Exercise requirements:
Please keep to the lines below from the one with "Hematoxylin and eosin" through the one with "Diagnosis: Adenocarcinoma, NOS", and restate them word for word, ends included.

Information provided:
================================
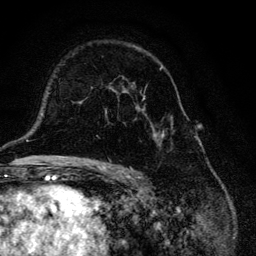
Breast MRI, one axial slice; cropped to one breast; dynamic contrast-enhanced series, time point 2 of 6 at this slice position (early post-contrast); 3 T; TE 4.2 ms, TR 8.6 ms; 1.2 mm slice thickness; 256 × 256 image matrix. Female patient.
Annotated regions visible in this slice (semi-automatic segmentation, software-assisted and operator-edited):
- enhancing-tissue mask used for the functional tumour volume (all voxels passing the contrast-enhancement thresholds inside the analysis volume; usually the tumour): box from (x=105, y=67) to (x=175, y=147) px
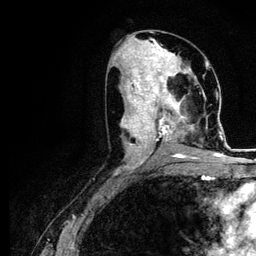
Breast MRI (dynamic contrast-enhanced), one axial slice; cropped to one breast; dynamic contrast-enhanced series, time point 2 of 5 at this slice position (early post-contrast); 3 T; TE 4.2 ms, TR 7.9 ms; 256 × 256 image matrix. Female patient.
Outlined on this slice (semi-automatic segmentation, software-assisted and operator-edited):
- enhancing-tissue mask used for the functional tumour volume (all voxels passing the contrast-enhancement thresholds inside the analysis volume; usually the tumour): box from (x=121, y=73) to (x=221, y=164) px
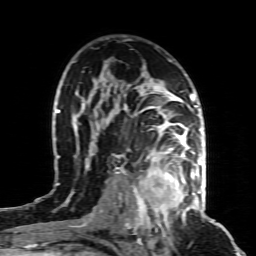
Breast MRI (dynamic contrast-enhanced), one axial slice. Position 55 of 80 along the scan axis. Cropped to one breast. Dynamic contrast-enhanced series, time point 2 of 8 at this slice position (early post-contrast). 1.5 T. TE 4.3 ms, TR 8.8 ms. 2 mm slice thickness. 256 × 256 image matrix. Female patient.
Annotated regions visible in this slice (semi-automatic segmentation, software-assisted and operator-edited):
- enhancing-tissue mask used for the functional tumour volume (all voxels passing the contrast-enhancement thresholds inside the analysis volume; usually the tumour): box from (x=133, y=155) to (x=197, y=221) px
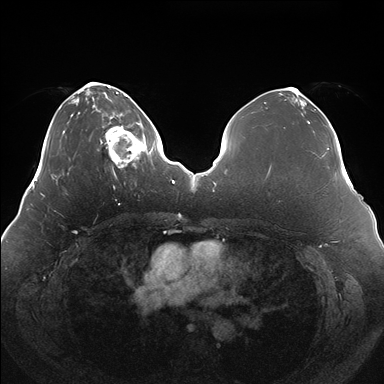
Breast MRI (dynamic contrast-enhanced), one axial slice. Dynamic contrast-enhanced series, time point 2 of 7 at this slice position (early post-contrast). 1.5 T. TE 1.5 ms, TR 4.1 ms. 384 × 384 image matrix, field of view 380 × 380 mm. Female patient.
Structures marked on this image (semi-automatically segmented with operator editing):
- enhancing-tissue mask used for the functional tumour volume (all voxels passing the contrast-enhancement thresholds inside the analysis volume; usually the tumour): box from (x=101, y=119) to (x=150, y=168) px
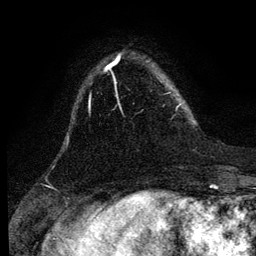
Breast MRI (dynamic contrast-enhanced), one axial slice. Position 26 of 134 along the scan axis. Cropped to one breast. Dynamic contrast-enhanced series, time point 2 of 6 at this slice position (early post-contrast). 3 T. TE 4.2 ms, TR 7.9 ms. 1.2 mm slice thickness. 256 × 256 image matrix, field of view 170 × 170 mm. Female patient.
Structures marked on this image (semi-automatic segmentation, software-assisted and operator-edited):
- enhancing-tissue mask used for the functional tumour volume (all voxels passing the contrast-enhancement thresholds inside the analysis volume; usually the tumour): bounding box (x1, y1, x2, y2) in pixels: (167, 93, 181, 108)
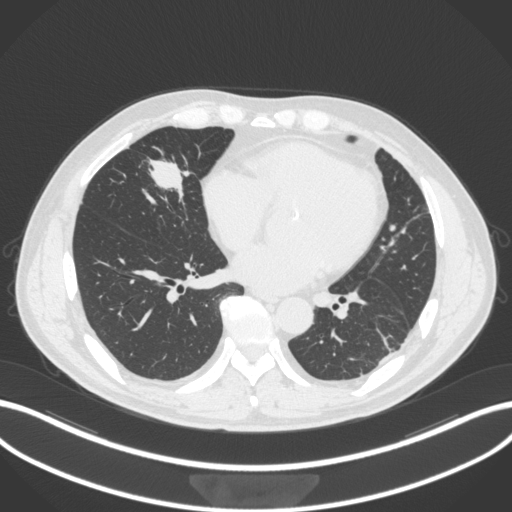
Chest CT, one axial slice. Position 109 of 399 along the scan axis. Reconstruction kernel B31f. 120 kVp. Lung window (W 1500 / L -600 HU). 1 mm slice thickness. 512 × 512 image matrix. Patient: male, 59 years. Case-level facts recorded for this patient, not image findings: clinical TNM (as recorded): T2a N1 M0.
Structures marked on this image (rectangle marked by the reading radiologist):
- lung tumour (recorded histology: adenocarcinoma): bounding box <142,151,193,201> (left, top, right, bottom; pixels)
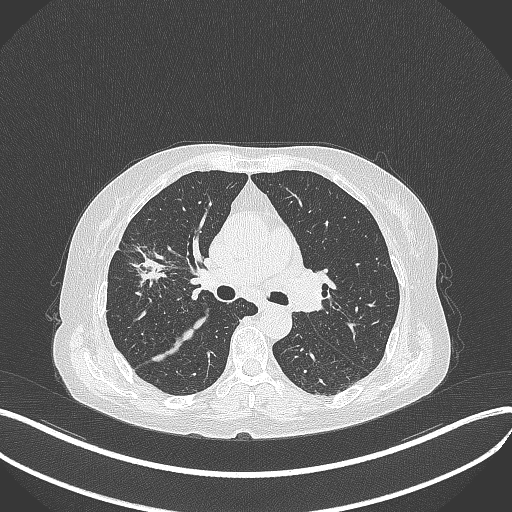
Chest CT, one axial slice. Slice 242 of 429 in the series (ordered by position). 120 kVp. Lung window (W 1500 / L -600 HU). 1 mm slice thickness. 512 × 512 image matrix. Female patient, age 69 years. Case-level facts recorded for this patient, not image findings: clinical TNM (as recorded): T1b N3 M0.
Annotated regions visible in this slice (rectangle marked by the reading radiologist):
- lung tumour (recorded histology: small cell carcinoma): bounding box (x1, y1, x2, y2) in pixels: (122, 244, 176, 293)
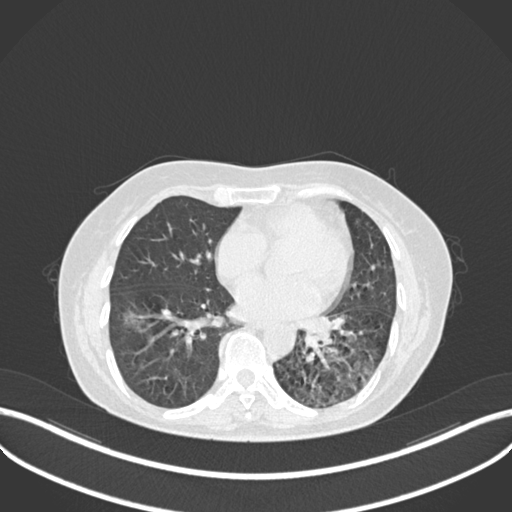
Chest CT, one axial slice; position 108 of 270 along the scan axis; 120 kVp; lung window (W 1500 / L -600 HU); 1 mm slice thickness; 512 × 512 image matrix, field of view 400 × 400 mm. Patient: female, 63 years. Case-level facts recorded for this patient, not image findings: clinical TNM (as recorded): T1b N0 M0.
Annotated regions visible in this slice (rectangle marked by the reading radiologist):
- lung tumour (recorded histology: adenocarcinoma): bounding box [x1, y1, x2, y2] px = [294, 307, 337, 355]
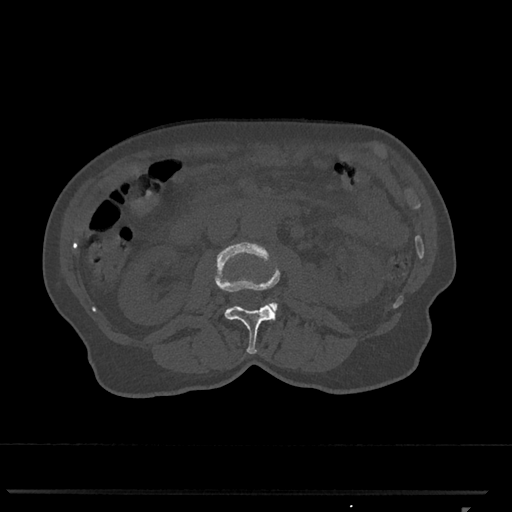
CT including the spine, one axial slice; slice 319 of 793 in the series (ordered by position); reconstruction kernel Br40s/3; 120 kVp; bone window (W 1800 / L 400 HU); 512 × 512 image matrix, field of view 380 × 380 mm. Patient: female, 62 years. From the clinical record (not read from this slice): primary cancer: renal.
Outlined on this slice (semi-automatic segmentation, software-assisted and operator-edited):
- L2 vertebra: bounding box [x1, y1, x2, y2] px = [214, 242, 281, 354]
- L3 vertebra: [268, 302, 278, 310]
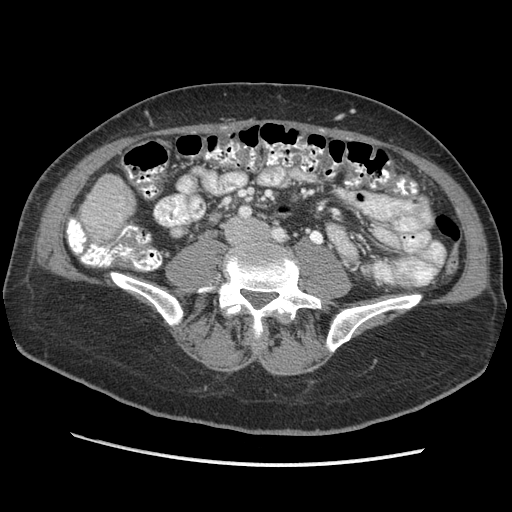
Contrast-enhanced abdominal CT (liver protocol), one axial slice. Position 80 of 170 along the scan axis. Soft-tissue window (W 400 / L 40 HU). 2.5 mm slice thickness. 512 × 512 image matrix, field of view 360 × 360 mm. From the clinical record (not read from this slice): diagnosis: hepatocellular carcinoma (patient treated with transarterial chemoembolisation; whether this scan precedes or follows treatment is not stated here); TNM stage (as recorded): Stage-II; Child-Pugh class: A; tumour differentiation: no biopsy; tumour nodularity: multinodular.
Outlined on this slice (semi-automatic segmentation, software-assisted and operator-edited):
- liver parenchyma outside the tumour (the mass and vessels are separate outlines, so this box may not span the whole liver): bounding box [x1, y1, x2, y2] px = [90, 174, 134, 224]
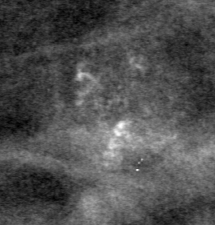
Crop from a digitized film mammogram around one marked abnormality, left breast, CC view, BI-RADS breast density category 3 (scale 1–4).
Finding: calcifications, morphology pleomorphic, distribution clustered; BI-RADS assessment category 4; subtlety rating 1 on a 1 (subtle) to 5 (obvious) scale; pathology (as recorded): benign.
================================
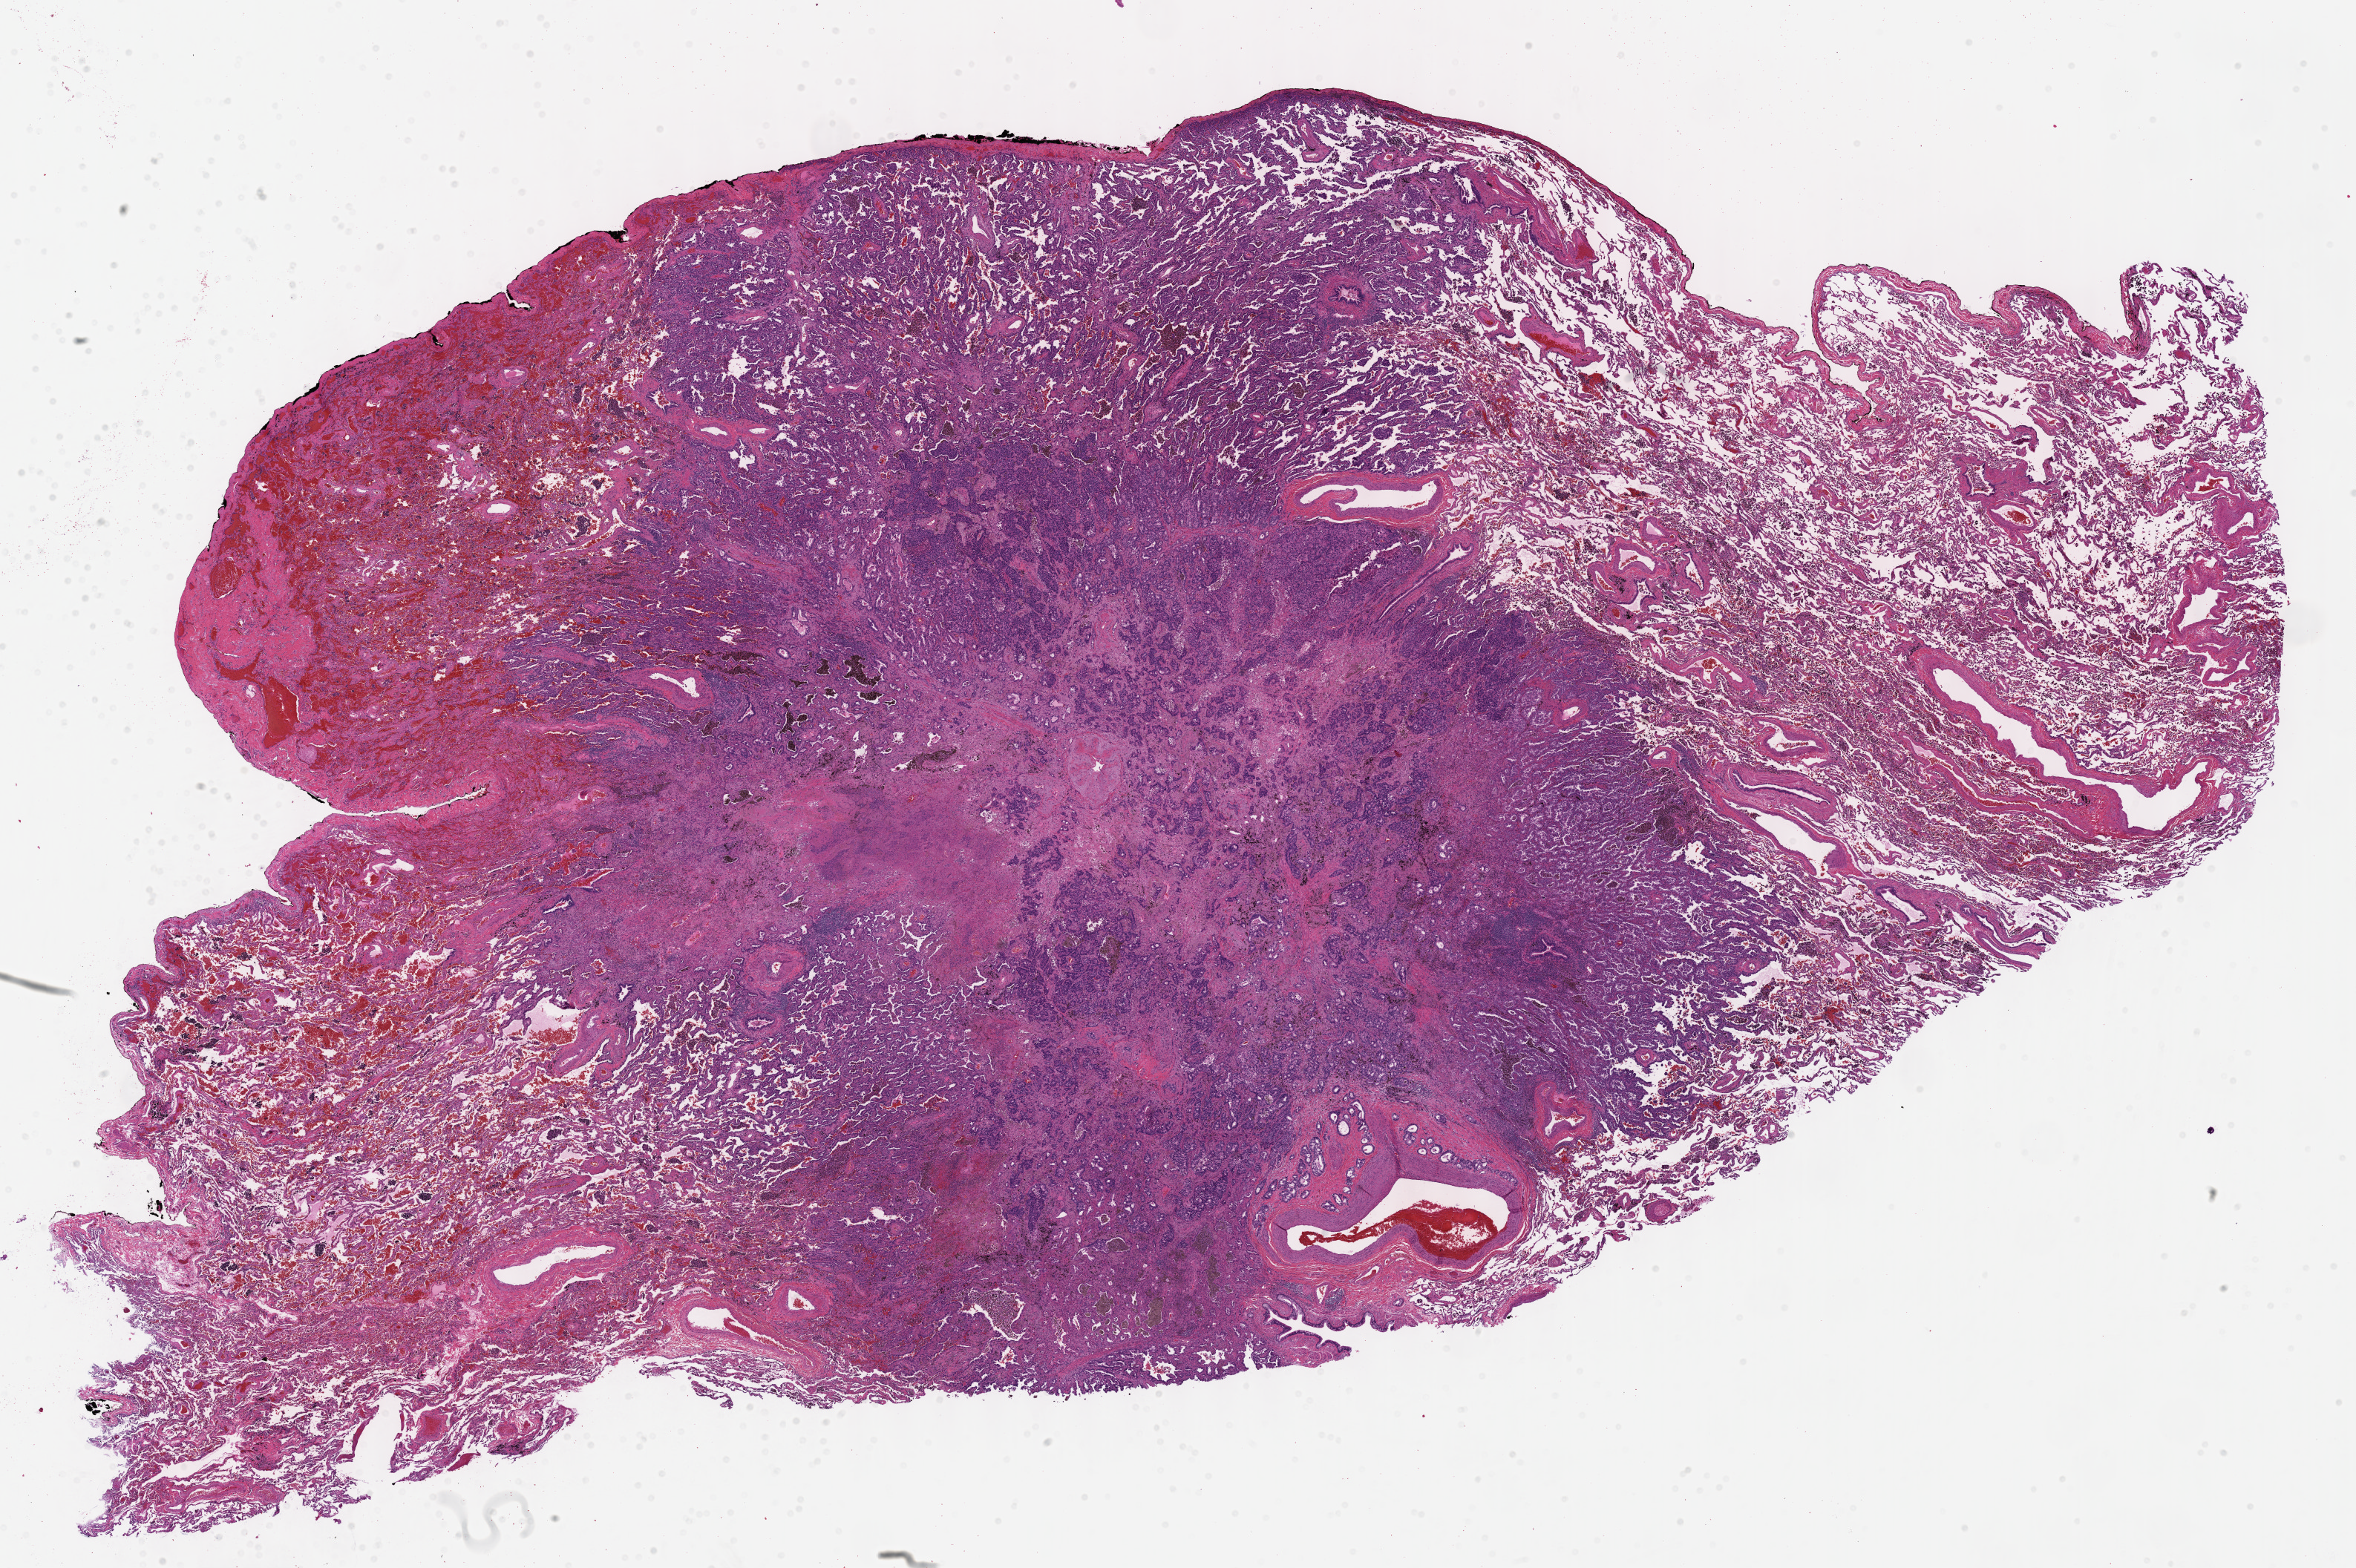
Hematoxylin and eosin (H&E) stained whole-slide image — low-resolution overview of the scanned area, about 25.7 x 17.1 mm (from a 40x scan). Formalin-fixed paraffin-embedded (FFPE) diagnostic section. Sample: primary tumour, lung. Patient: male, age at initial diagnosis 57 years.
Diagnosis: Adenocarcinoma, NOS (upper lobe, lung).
================================
Answer for the task:
Hematoxylin and eosin (H&E) stained whole-slide image — low-resolution overview of the scanned area, about 25.7 x 17.1 mm (from a 40x scan). Formalin-fixed paraffin-embedded (FFPE) diagnostic section. Sample: primary tumour, lung. Patient: male, age at initial diagnosis 57 years.
Diagnosis: Adenocarcinoma, NOS (upper lobe, lung).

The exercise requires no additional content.